*DATASET EXTRACT*.
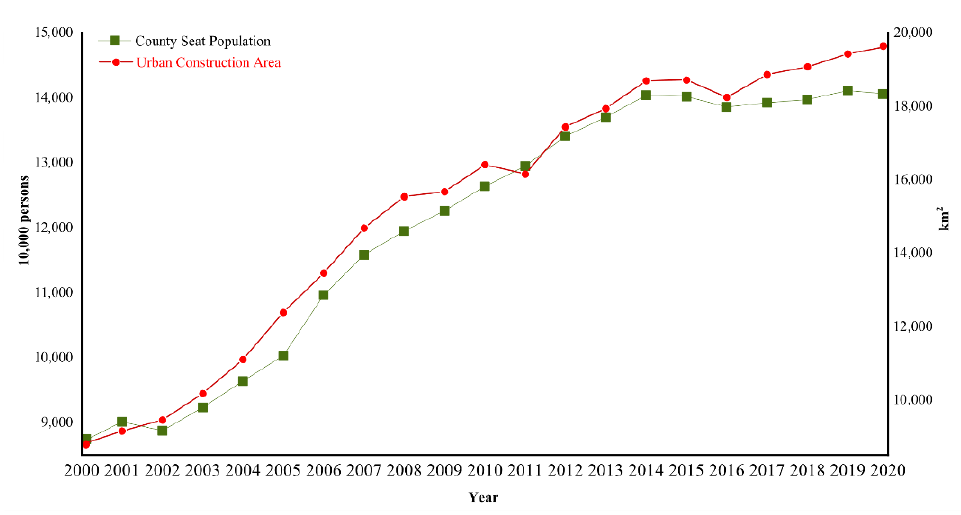
Figure 8. Changes of population size and construction area of county seat in China (2000–2020).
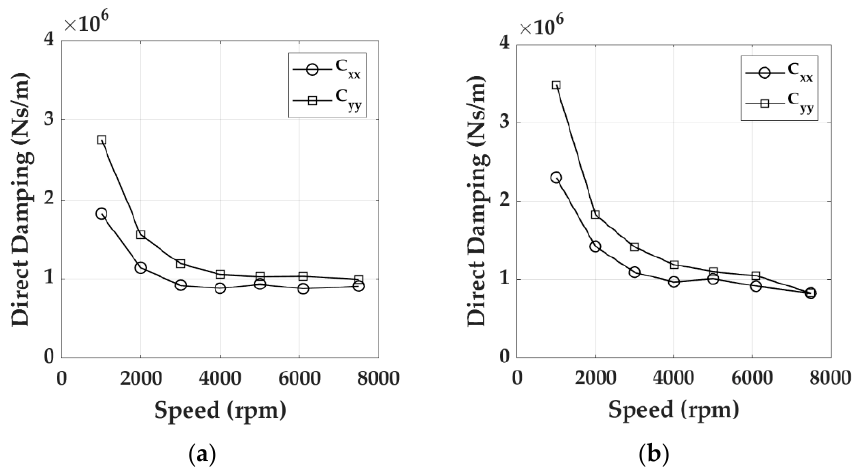
Figure 33. Direct Lube Rocker Pivot bearing synchronous direct damping: ( a ) 0.8 MPa, ( b ) 1.7 MPa.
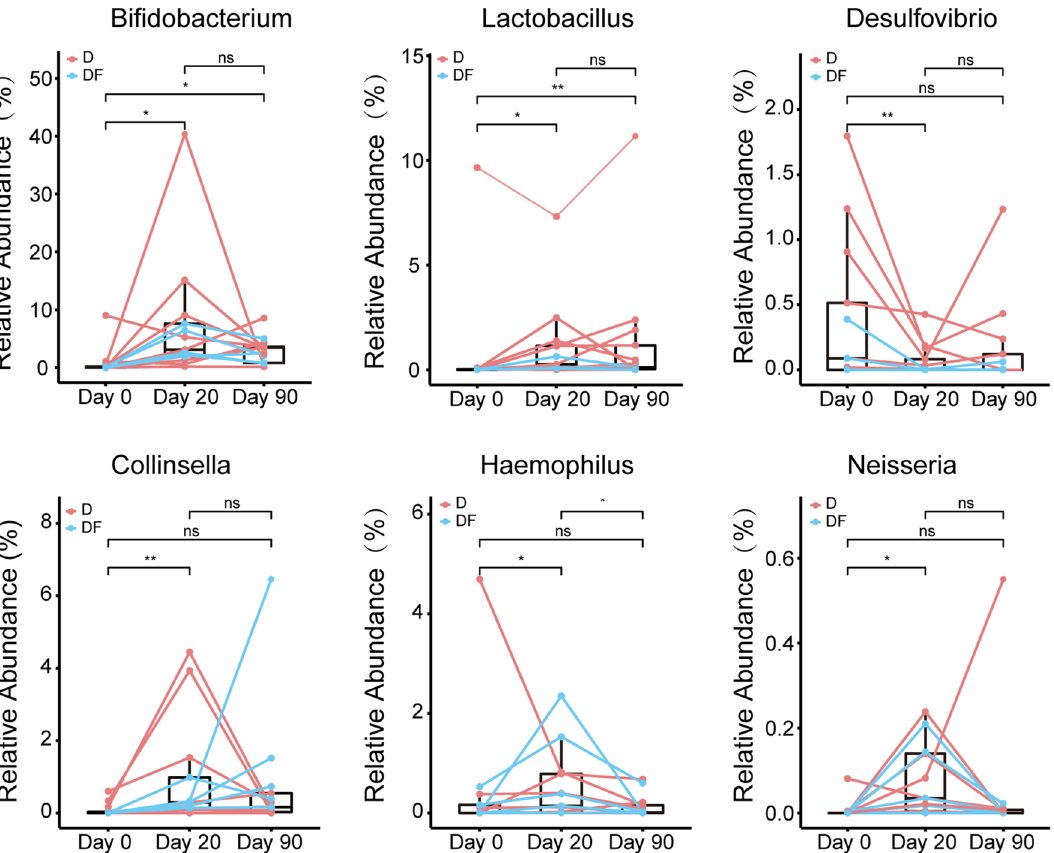
Figure 6. Metagenomic biomarkers associated with diet and diet plus FMT intervention. The relative abundance of selected genus were plotted for each subgroup. *p < 0.05; **p < 0.01. Two tailed Wilcox matched- pair signed-rank test was used for the statistical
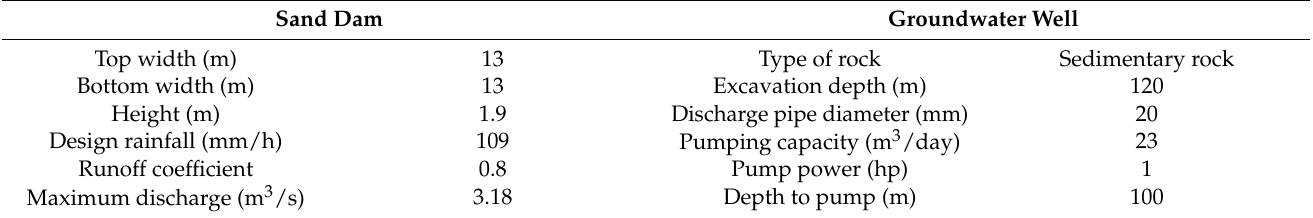
Table 1. Characteristics of the sand dam and groundwater well.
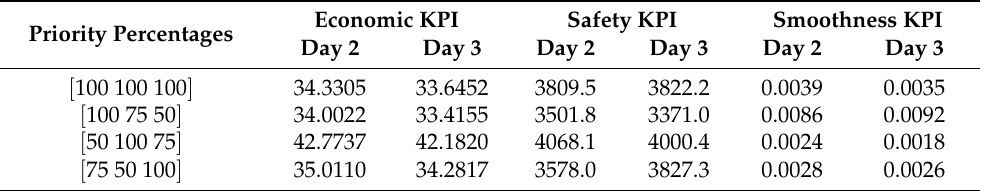
Table 4. KPIs for the DM Strategy using the NWS Method.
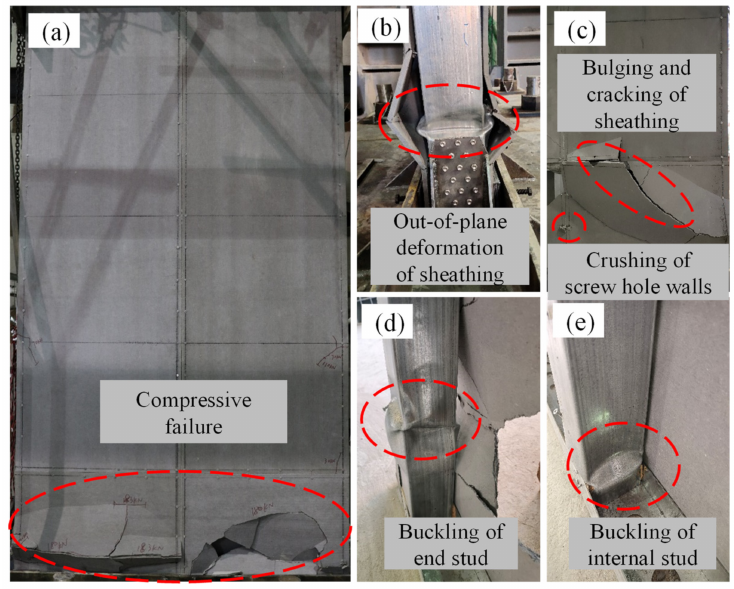
Figure 5. Failure of specimen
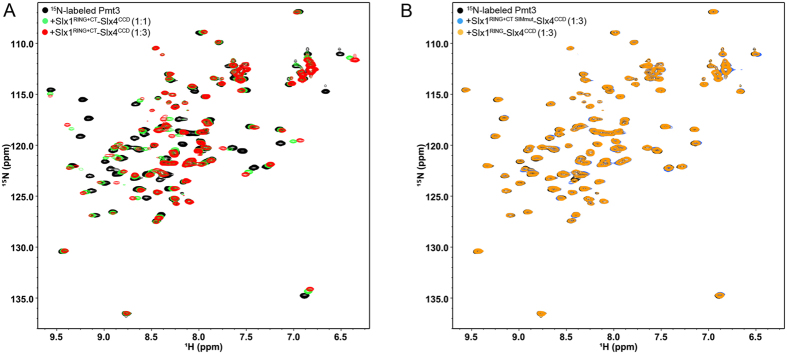
NMR titrations of Slx1RING+CT-Slx4CCD, Slx1RING-Slx4CCD, or Slx1RING+CT SIMmut-Slx4CCD into 15N-labeled Pmt3.(A) Overlay of 1H-15N HSQC spectra of Pmt3 amide resonances in the free (black) and in the presence of Slx1RING+CT-Slx4CCD with molar ratios 1:1 (green) and 1:3 (red). Chemical shift changes indicate the binding between Pmt3 and Slx1RING+CT-Slx4CCD. (B) Overlay of 1H-15N HSQC spectra of Pmt3 amide resonances in the free (black) and in the presence of Slx1RING-Slx4CCD (orange) and Slx1RING+CT SIMmut-Slx4CCD (blue) with molar ratios 1:3.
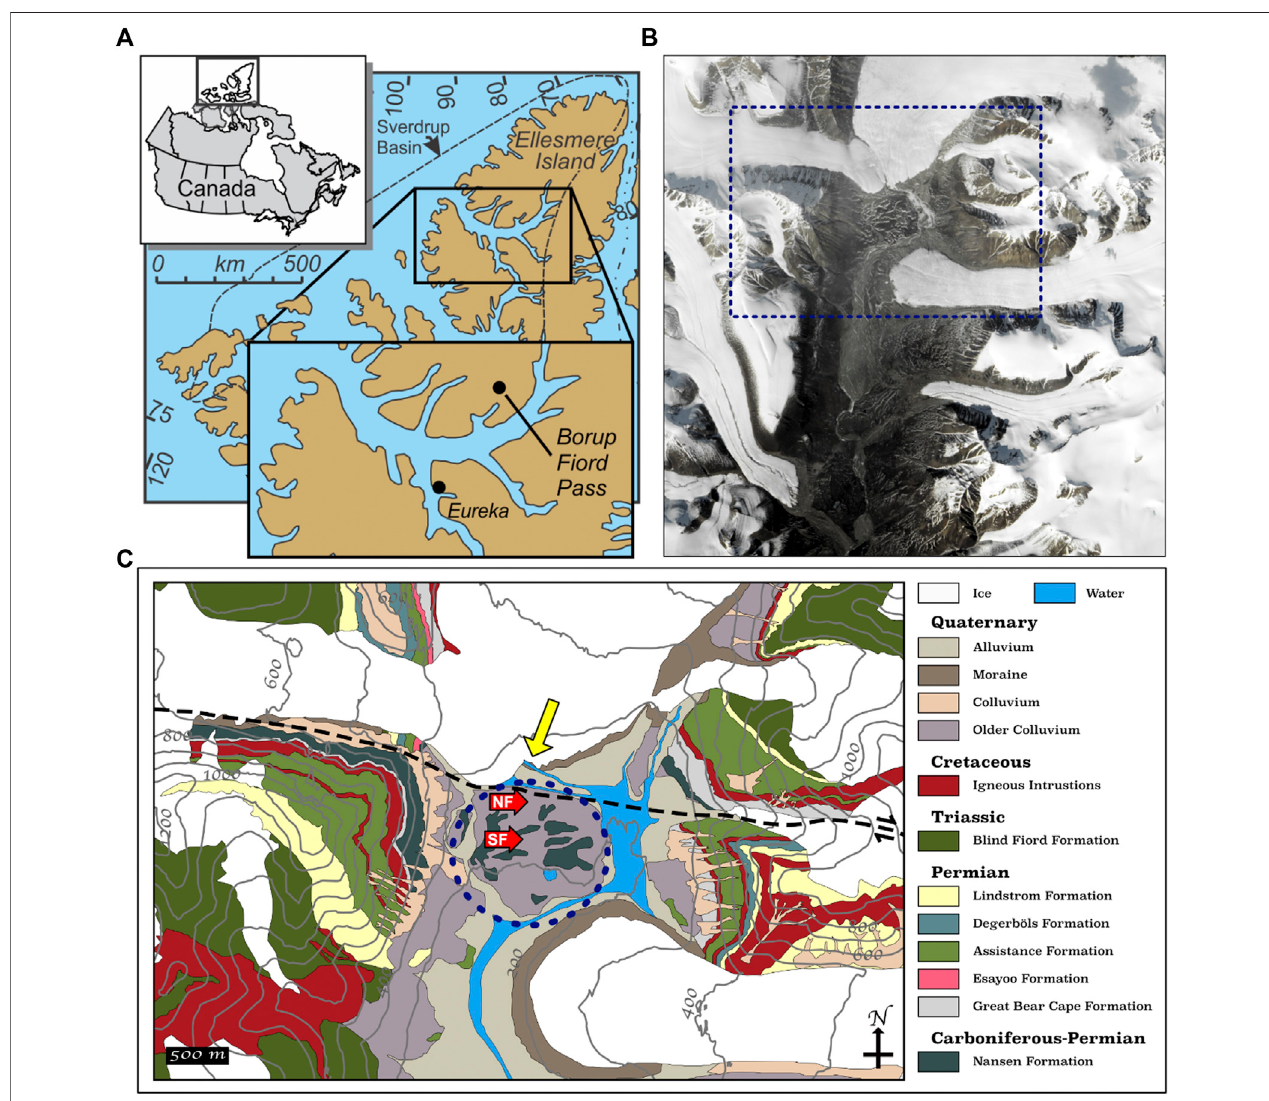
FIGURE 1 | Location and regional geology of Borup Fiord Pass. A line drawing (A) shows the location of Ellesmere Island within the Canadian High Arctic (black- and-white inset). The bottom inset in (A) shows the location of Borup Fiord Pass as well as the location of the Eureka weather station. A satellite image of Borup Fiord Pass (B) was collected on 21 June 2014 by the Operational Land Imager (OLI) onboard Landsat 8 (image credit: NASA Earth Observatory/USGS/J. Allen/R. Simmon). The dashed box in (B) shows the location of the geological map in (C) . A map of regional geology (C) was adapted from Hill (2014). Features in (C) include: ablack dashed line showing the location of a strike-slip fault running across the valley; a large yellow arrow showing where modern sulfur springs emerge at the base of the glacier;ablue dotted circle showing the roughregionwhere pyrite veining and general red staining ofrocks has been observed; and twored- fi lled arrows pointing tothe locations of the North Feature (NF) and South Feature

*TASK*. No pictures belong in the copy. Repeat the listing above exactly.

*RESPONSE BELOW*.
Figure 8. Changes of population size and construction area of county seat in China (2000–2020).
Figure 33. Direct Lube Rocker Pivot bearing synchronous direct damping: ( a ) 0.8 MPa, ( b ) 1.7 MPa.
Figure 6. Metagenomic biomarkers associated with diet and diet plus FMT intervention. The relative abundance of selected genus were plotted for each subgroup. *p < 0.05; **p < 0.01. Two tailed Wilcox matched- pair signed-rank test was used for the statistical
Table 1. Characteristics of the sand dam and groundwater well.
Table 4. KPIs for the DM Strategy using the NWS Method.
Figure 5. Failure of specimen
NMR titrations of Slx1RING+CT-Slx4CCD, Slx1RING-Slx4CCD, or Slx1RING+CT SIMmut-Slx4CCD into 15N-labeled Pmt3.(A) Overlay of 1H-15N HSQC spectra of Pmt3 amide resonances in the free (black) and in the presence of Slx1RING+CT-Slx4CCD with molar ratios 1:1 (green) and 1:3 (red). Chemical shift changes indicate the binding between Pmt3 and Slx1RING+CT-Slx4CCD. (B) Overlay of 1H-15N HSQC spectra of Pmt3 amide resonances in the free (black) and in the presence of Slx1RING-Slx4CCD (orange) and Slx1RING+CT SIMmut-Slx4CCD (blue) with molar ratios 1:3.
FIGURE 1 | Location and regional geology of Borup Fiord Pass. A line drawing (A) shows the location of Ellesmere Island within the Canadian High Arctic (black- and-white inset). The bottom inset in (A) shows the location of Borup Fiord Pass as well as the location of the Eureka weather station. A satellite image of Borup Fiord Pass (B) was collected on 21 June 2014 by the Operational Land Imager (OLI) onboard Landsat 8 (image credit: NASA Earth Observatory/USGS/J. Allen/R. Simmon). The dashed box in (B) shows the location of the geological map in (C) . A map of regional geology (C) was adapted from Hill (2014). Features in (C) include: ablack dashed line showing the location of a strike-slip fault running across the valley; a large yellow arrow showing where modern sulfur springs emerge at the base of the glacier;ablue dotted circle showing the roughregionwhere pyrite veining and general red staining ofrocks has been observed; and twored- fi lled arrows pointing tothe locations of the North Feature (NF) and South Feature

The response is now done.